- Work item: This exercise calls for retyping every line below exactly, with the images omitted.
··· Task data ···
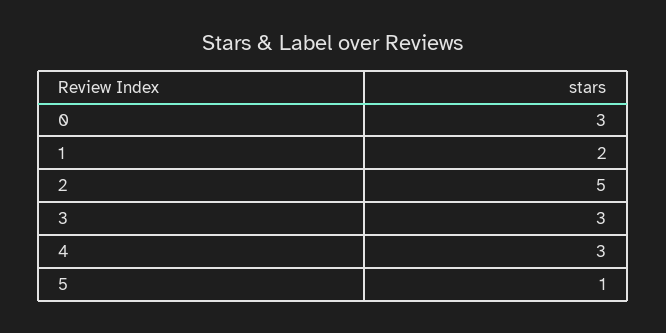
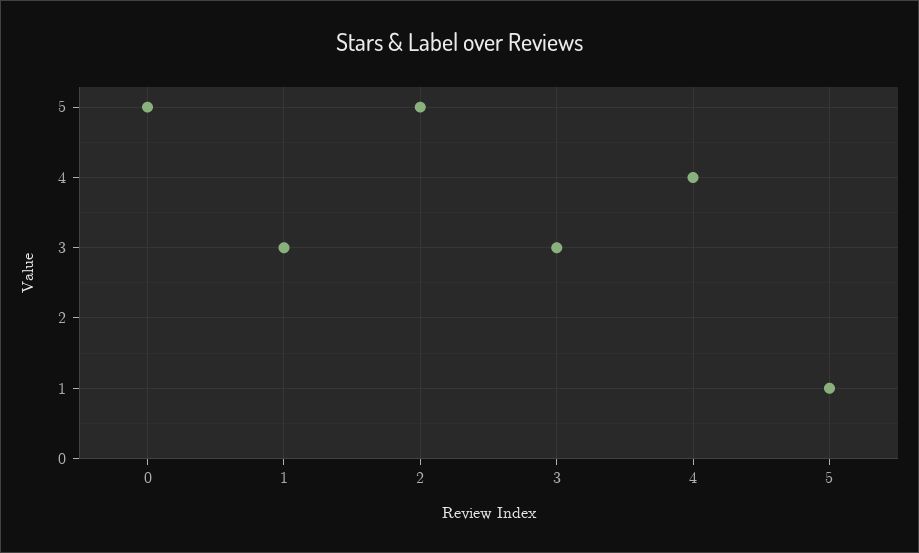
0: 3 -> 5
1: 2 -> 3
4: 3 -> 4

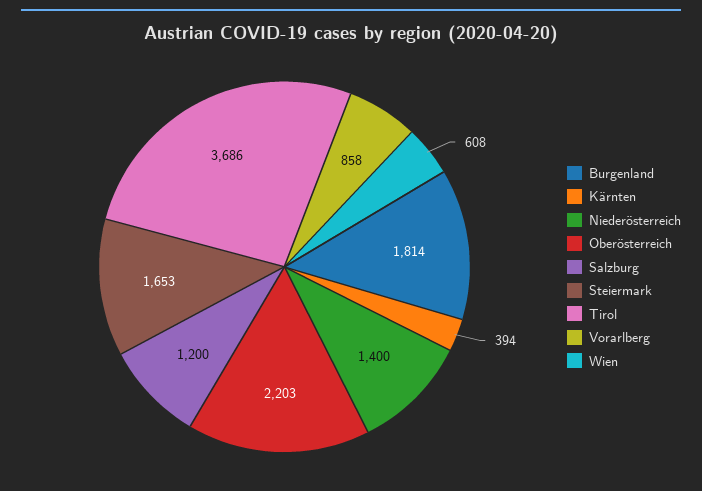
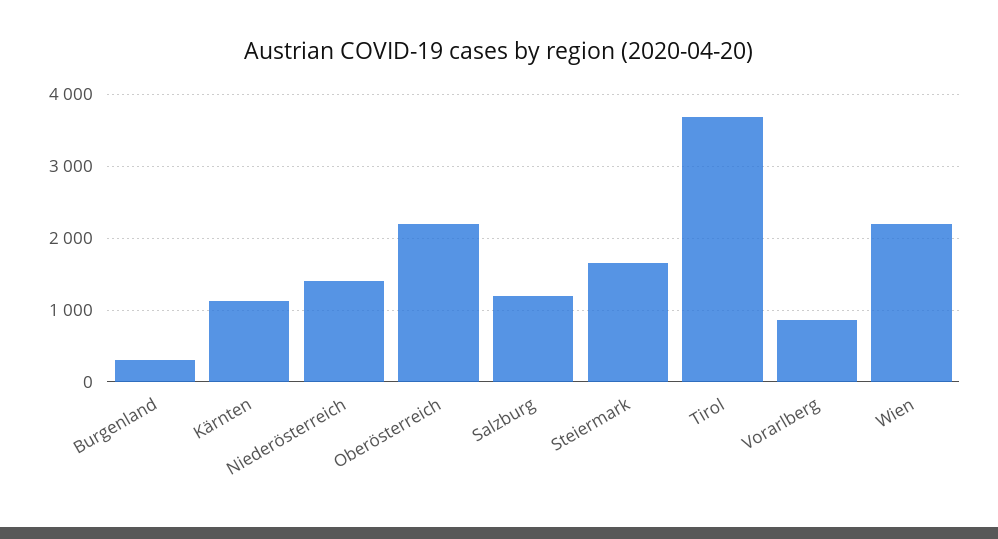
Burgenland: 1814 -> 300
Kärnten: 394 -> 1100
Wien: 608 -> 2200

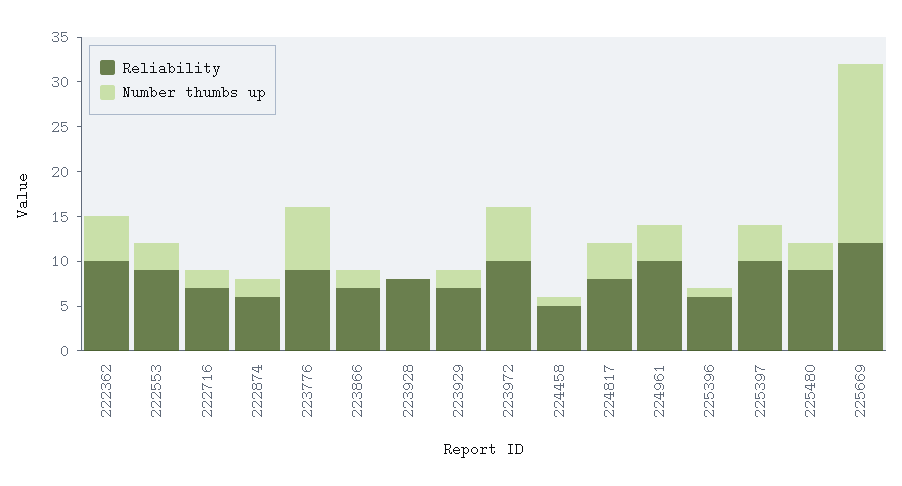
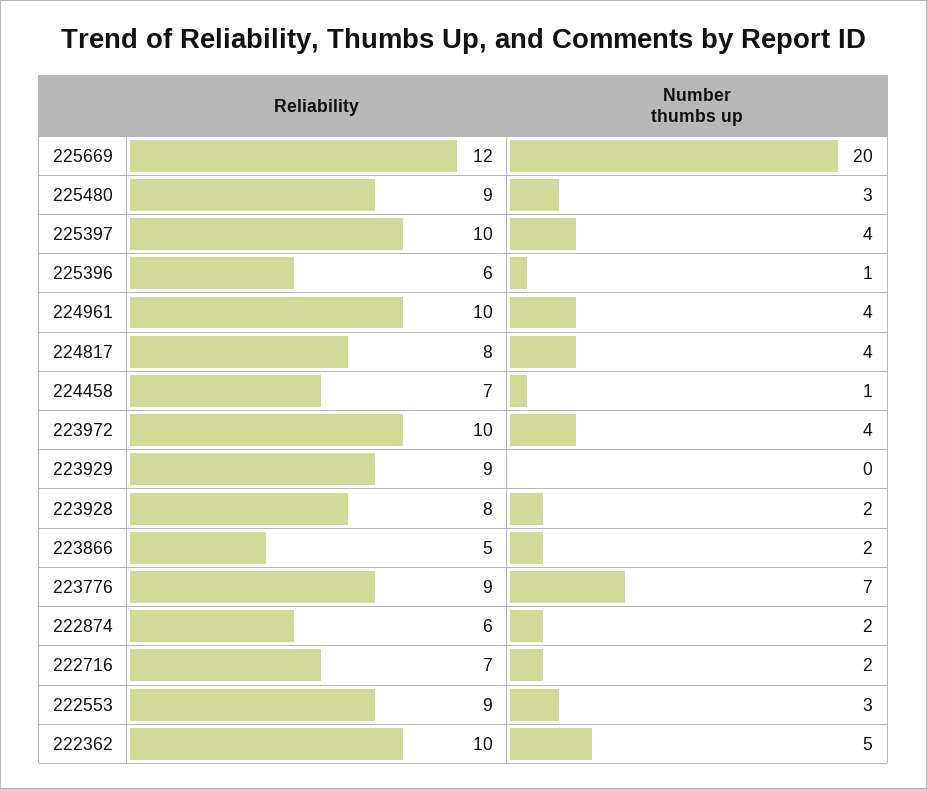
Reliability, 223866: 7 -> 5
Number thumbs up, 223928: 0 -> 2
Reliability, 223929: 7 -> 9
Number thumbs up, 223929: 2 -> 0
Number thumbs up, 223972: 6 -> 4
Reliability, 224458: 5 -> 7

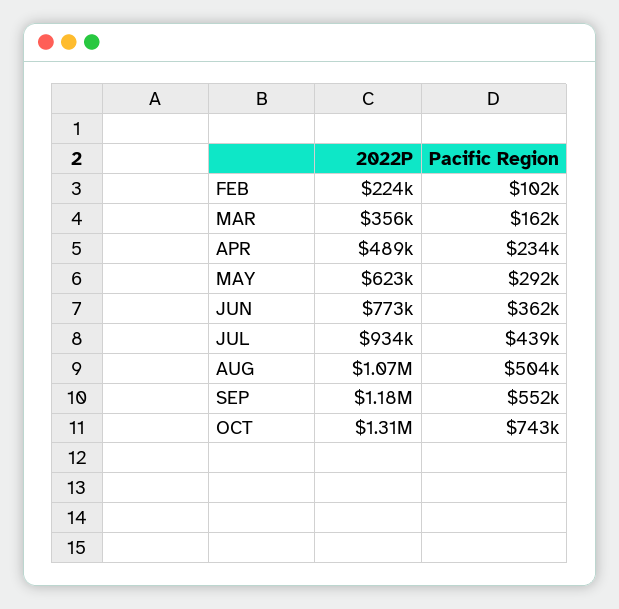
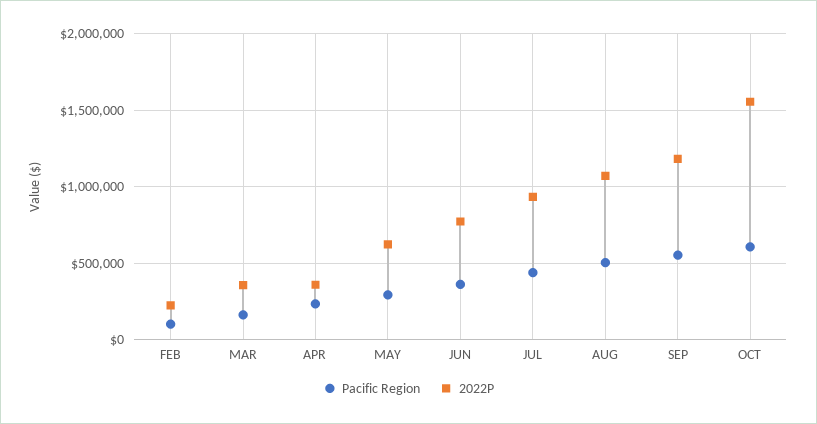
2022P, APR: 489000 -> 350000
2022P, OCT: 1310000 -> 1550000
Pacific Region, OCT: 743000 -> 600000

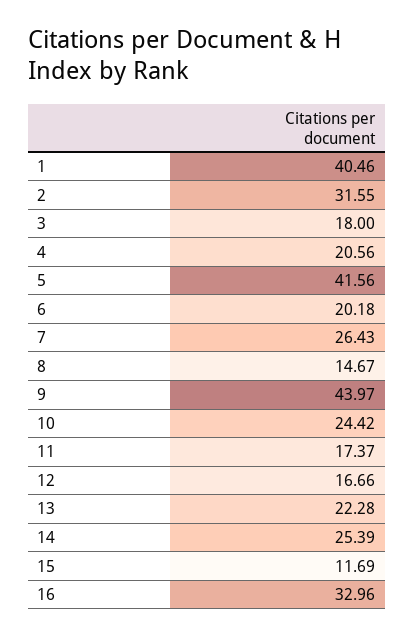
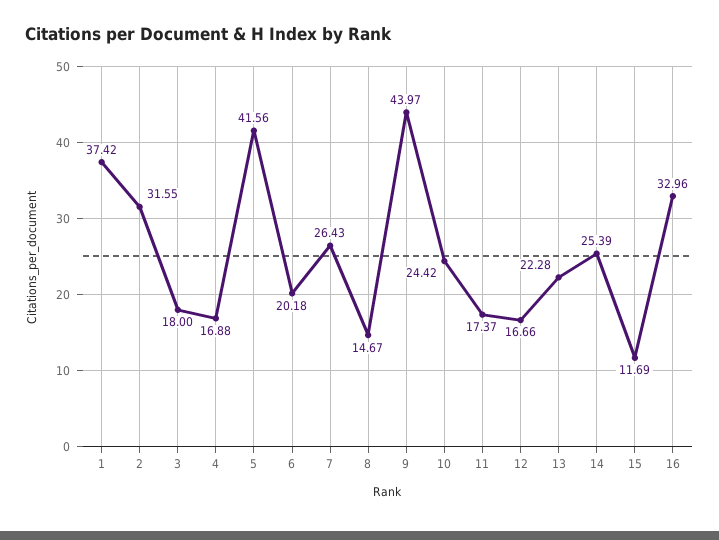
1: 40.46 -> 37.42
4: 20.56 -> 16.88

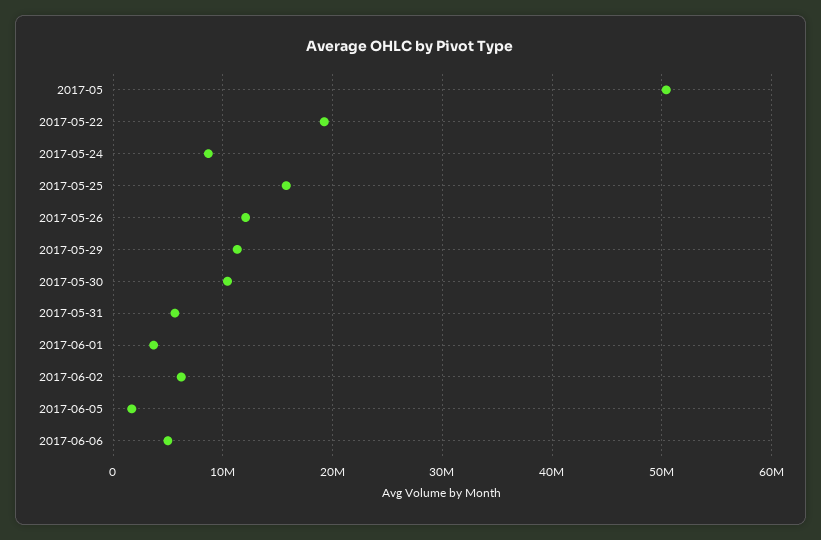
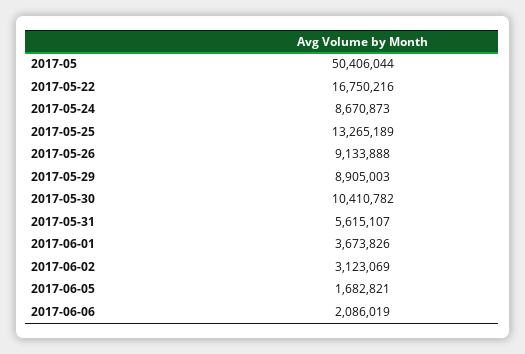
2017-05-22: 19000000 -> 16750216
2017-05-25: 16000000 -> 13265189
2017-05-26: 12000000 -> 9133888
2017-05-29: 11000000 -> 8905003
2017-06-02: 6000000 -> 3123069
2017-06-06: 5000000 -> 2086019

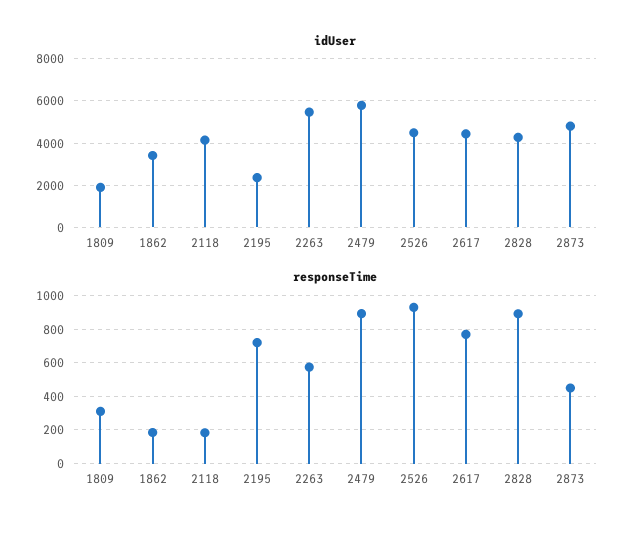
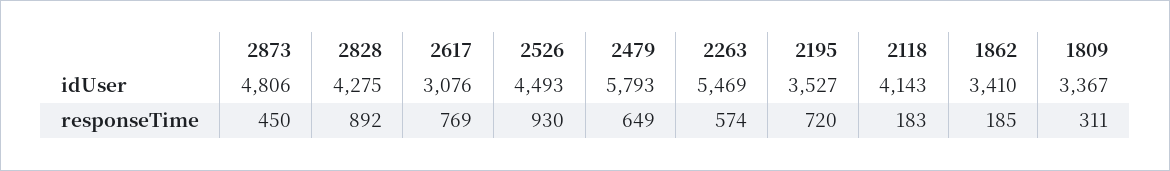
idUser, 1809: 2000 -> 3367
idUser, 2195: 2500 -> 3527
idUser, 2617: 4500 -> 3076
responseTime, 2479: 900 -> 649

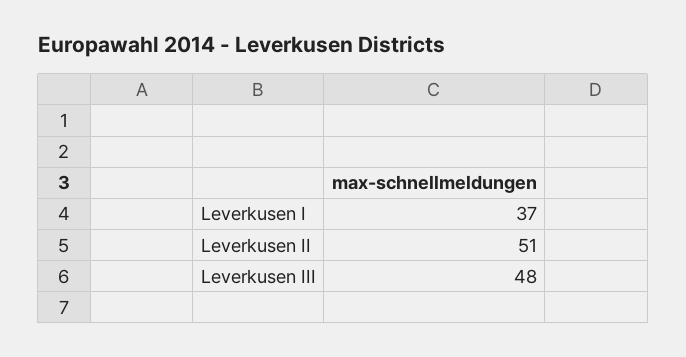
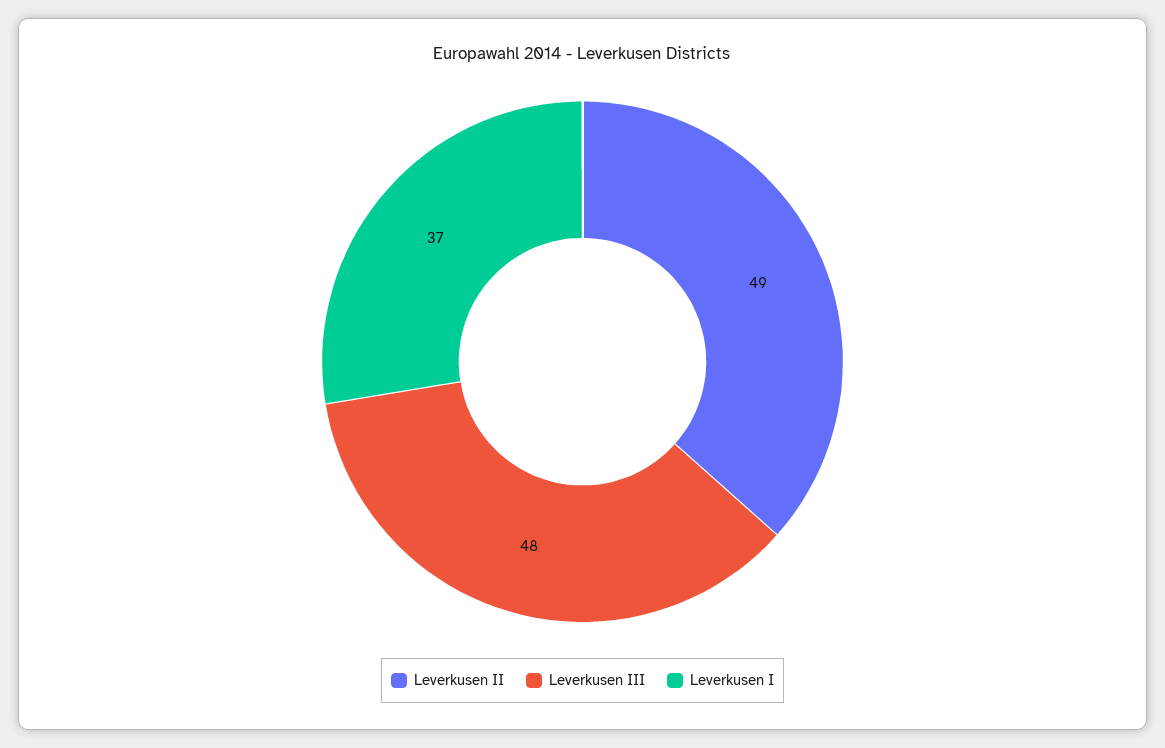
Leverkusen II: 51 -> 49

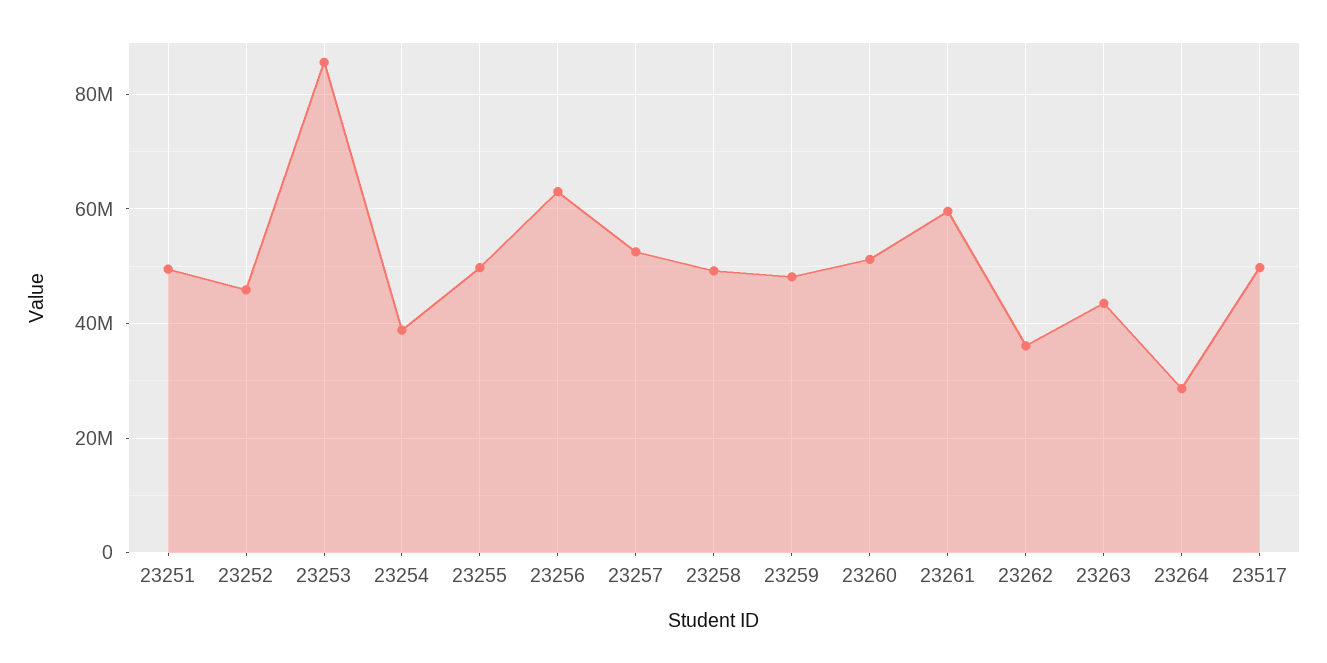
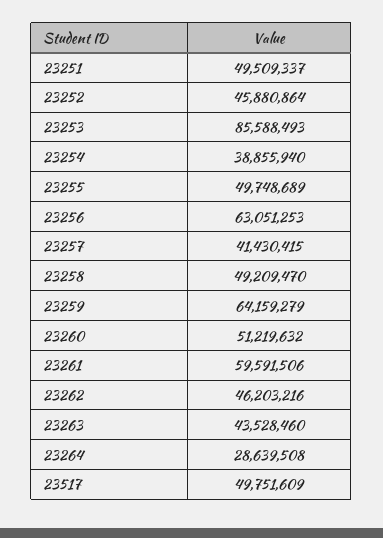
23257: 52000000 -> 41430415
23259: 48000000 -> 64159279
23262: 36000000 -> 46203216

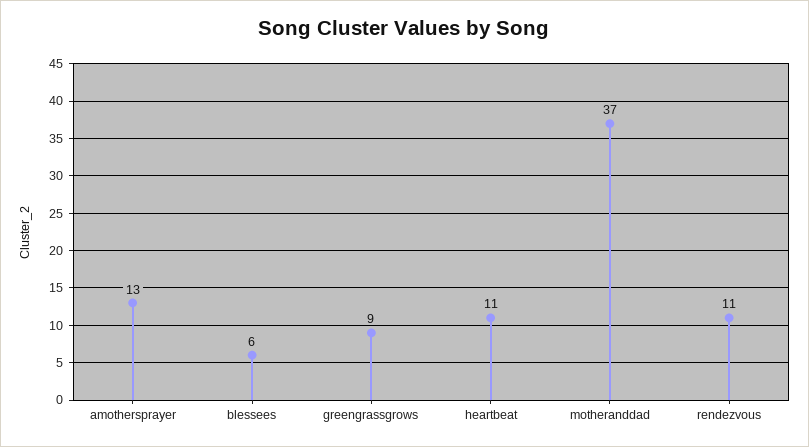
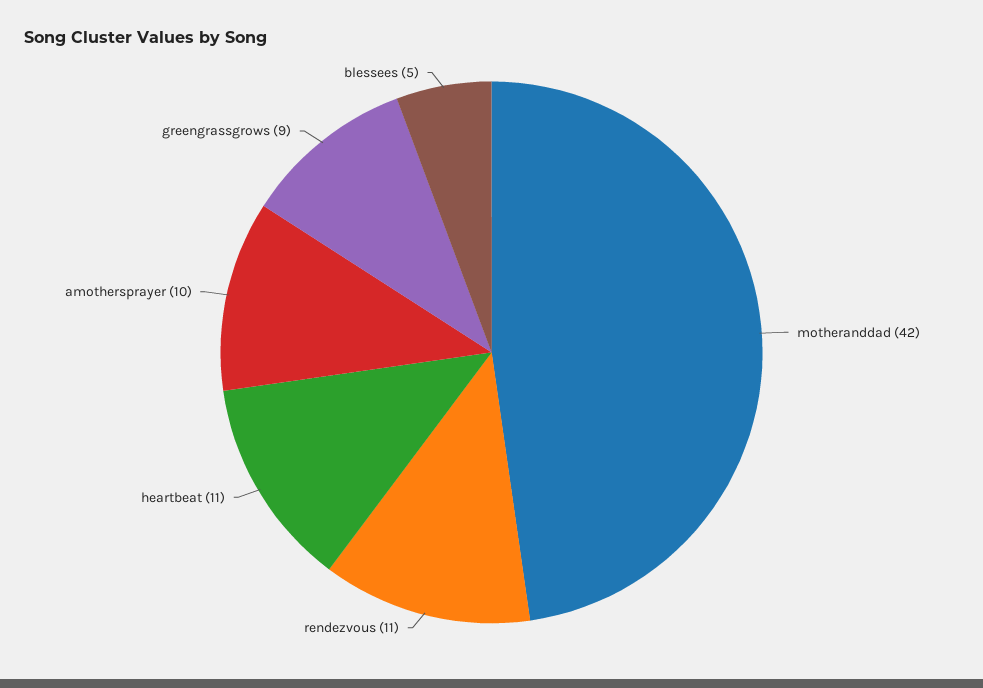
amothersprayer: 13 -> 10
blessees: 6 -> 5
motheranddad: 37 -> 42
···
- Result:
0: 3 -> 5
1: 2 -> 3
4: 3 -> 4

Burgenland: 1814 -> 300
Kärnten: 394 -> 1100
Wien: 608 -> 2200

Reliability, 223866: 7 -> 5
Number thumbs up, 223928: 0 -> 2
Reliability, 223929: 7 -> 9
Number thumbs up, 223929: 2 -> 0
Number thumbs up, 223972: 6 -> 4
Reliability, 224458: 5 -> 7

2022P, APR: 489000 -> 350000
2022P, OCT: 1310000 -> 1550000
Pacific Region, OCT: 743000 -> 600000

1: 40.46 -> 37.42
4: 20.56 -> 16.88

2017-05-22: 19000000 -> 16750216
2017-05-25: 16000000 -> 13265189
2017-05-26: 12000000 -> 9133888
2017-05-29: 11000000 -> 8905003
2017-06-02: 6000000 -> 3123069
2017-06-06: 5000000 -> 2086019

idUser, 1809: 2000 -> 3367
idUser, 2195: 2500 -> 3527
idUser, 2617: 4500 -> 3076
responseTime, 2479: 900 -> 649

Leverkusen II: 51 -> 49

23257: 52000000 -> 41430415
23259: 48000000 -> 64159279
23262: 36000000 -> 46203216

amothersprayer: 13 -> 10
blessees: 6 -> 5
motheranddad: 37 -> 42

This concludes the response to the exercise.